Prediction #3: Currently, on a global scale, over 30% of the world’s food never gets consumed. In some geographies, the lack of a basic transport infrastructure or a presence of a consistent cold chain is a major barrier to getting fresh food to consumers. In western societies, there are those that throw away vegetables that are not considered aesthetically pleasing… the ugly food syndrome. It is clear that changes to supply chain infrastructure and to consumer behaviour can significantly increase the amount of food that reaches the consumer table.
4. What are the top 3 technology trends you’re seeing in agriculture?
GL: Trends in the agricultural business are hard to see. It is a business where the “proof of concept” timeline is between 9 to 12 months. In the technology business, this is an eternity. In an era where test- fail – pivot- test – succeed is based on speed of execution and validation, many companies cannot survive such an extended validation process.
Additionally, Ag technology solutions are simply too “hard” to gain adoption. Unless we can make it really easy, digital ag will remain a nice idea but with limited adoption.
The farmer does not need a big easy button.

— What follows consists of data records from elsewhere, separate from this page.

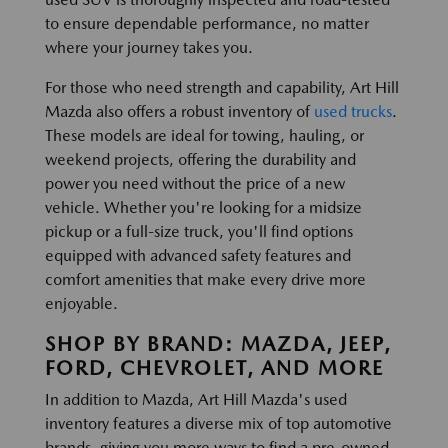
to ensure dependable performance, no matter
where your journey takes you.
For those who need strength and capability, Art Hill
Mazda also offers a robust inventory of
used trucks
.
These models are ideal for towing, hauling, or
weekend projects, offering the durability and
power you need without the price of a new
vehicle. Whether you're looking for a midsize
pickup or a full-size truck, you'll find options
equipped with advanced safety features and
comfort amenities that make every drive more
enjoyable.
SHOP BY BRAND: MAZDA, JEEP,
FORD, CHEVROLET, AND MORE
In addition to Mazda, Art Hill Mazda's used
inventory features a diverse mix of top automotive
brands, giving you more ways to find a pre-owned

The farmer needs NO BUTTON. Technology needs to be unseen and seamless.
Technologies that can help achieve this are:
1. AI and machine learning
A perfect application for these technologies that are now trending in this space. Like the healthcare business, AI is admirably suited to take vast datasets and extract focused decision ready outcomes that are based on solid science. We see AI as the key differentiator going forward for agricultural analytics
2. Machine translation
Like the tower of Babel, agriculture is full of machines speaking foreign tongues. Each manufacturer has felt the need to make their equipment “proprietary”. The emergence of translation software is a much-needed trend that will reap benefits going forward.
3. Geospatial analytics
Agri-centric satellite clusters will significantly change how field level data is accessed, assessed, analysed and consumed. This we see also as a key differentiator for agricultural analytics.
5. Why is the agriculture industry ripe for disruption?
GL: 30% of the world’s landmass is agricultural land and about 60% of people in poorer countries depend on the agricultural sector for their livelihood. Technology can be a positive disruptive factor in improving the lives of millions of people globally while increasing access to safe and quality food to a planet whose population continues to expand. We are convinced that the benign use of technology will contribute to the betterment of the planet in the years to come.